Nation's carriers face rough landing over plan to lift fees
China's proposals to ramp up the profitability of its second-tier airports could not have come at a worse time for the country's airlines, many of which are struggling to cope with higher fuel costs under a regulatory regime that restricts their ability to generate more revenue.
The General Administration for Civil Aviation of China (CAAC), the industry's governing body on the mainland, has been circulating a consultation paper which proposes to raise airport user charges for domestic flights next year by an average of 15 per cent.
If passed into law, the proposal could increase individual operating costs for China's main carriers by 'several hundred million' yuan per year, a senior executive from one of the mainland's Big Three airlines told Below Deck yesterday.
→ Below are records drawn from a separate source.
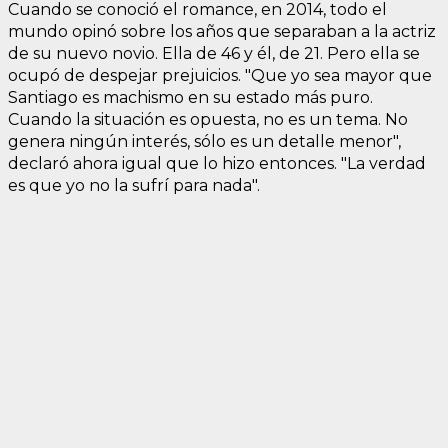
Cuando se conoció el romance, en 2014, todo el
mundo opinó sobre los años que separaban a la actriz
de su nuevo novio. Ella de 46 y él, de 21. Pero ella se
ocupó de despejar prejuicios. "Que yo sea mayor que
Santiago es machismo en su estado más puro.
Cuando la situación es opuesta, no es un tema. No
genera ningún interés, sólo es un detalle menor",
declaró ahora igual que lo hizo entonces. "La verdad
es que yo no la sufrí para nada".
Given that two of those carriers - China Southern and China Eastern - have issued guidance to the market that their earnings for last year will fall at least 50 per cent despite enjoying robust growth in passenger ticket sales, the proposals are being viewed darkly in airline quarters.
All of China's airlines struggled last year to deflect a 45 per cent increase in the average cost of jet fuel, handcuffed as they were by state restrictions on how much they charge for domestic passenger fares, surcharges or even how much they can hedge their fuel bills.
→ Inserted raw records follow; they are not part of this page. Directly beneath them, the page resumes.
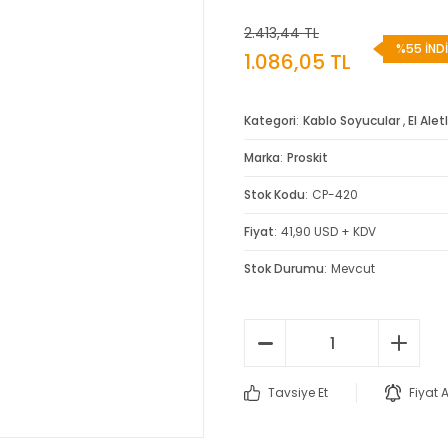
2.413,44 TL
%55 İNDİ
1.086,05 TL
Kategori
Kablo Soyucular
,
El Aletl
Marka
Proskit
Stok Kodu
CP-420
Fiyat
41,90 USD + KDV
Stok Durumu
Mevcut
Tavsiye Et
Fiyat 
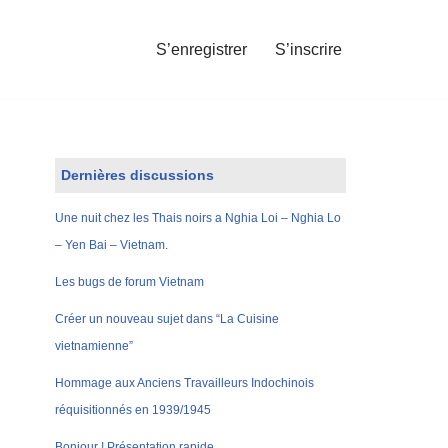
S’enregistrer
S’inscrire
Dernières discussions
Une nuit chez les Thais noirs a Nghia Loi – Nghia Lo
– Yen Bai – Vietnam.
Les bugs de forum Vietnam
Créer un nouveau sujet dans “La Cuisine
vietnamienne”
Hommage aux Anciens Travailleurs Indochinois
réquisitionnés en 1939/1945
Bonjour ! Présentation rapide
The regulator's logic is simple and twofold: 85 per cent of China's airports are losing money because their user fees are set too low to recover the operating costs of running the facility; essentially any airport handling fewer than five million passengers a year is running at a deficit - and the regulator knows that has to stop.
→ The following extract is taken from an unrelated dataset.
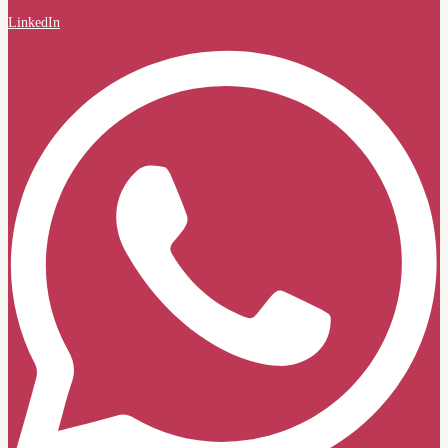
LinkedIn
Moreover, China has emerging obligations under its agreement with the World Trade Organisation not to discriminate between foreign and domestic airlines and that extends to airport user fees.
At present, when Cathay Pacific or any foreign airline lands a 400-seat B747 at a Category 1 airport such as Shanghai, the fee is about $33,000; Air China or one of its cohorts pays about $13,000 for any flight headed for an international destination.
Foreign carriers also pay a 25 per cent penalty for landing at airports between 11pm and 6am and a further 10 per cent for landing anytime runway lights are needed.
Landing fees are just one of many charges waiting for airlines at China's airports but they are by far the largest not applied on a per capita basis. The CAAC aims to bring those fees more in line without damaging the airports' revenue streams. To do that, it would like to cut the overall penalty on foreign carriers by 20 per cent while boosting levies on domestic carriers on international flights - Hong Kong and Macau included - by 70 per cent.
Other than mainland carriers - which say user charges in China account for about 14 per cent of their operating costs - the proposals will have the biggest impact on airports with the least international flights.
It is estimated that airports such as Hangzhou Xiaoshan, which handles about 85 per cent domestic traffic, would enjoy at least a healthy single-digit rise in annual revenues, filling the coffers of its shareholders such as Hong Kong's airport authority.
According to mainland media reports, the aviation administration was hoping to bring the consultation process to a close and publish its decision by the end of last month. But with so much at stake for both airports and airlines, the carriers now say a decision may not be reached until the middle of the year.
Whatever decision is reached will be set in stone for the industry's next five-year plan, which begins in March. If the proposal is passed as written, operating costs for Chinese carriers will rise on both international and domestic flights.
And with little ability to boost revenue or recover those costs elsewhere, it can be a long five years on the mainland.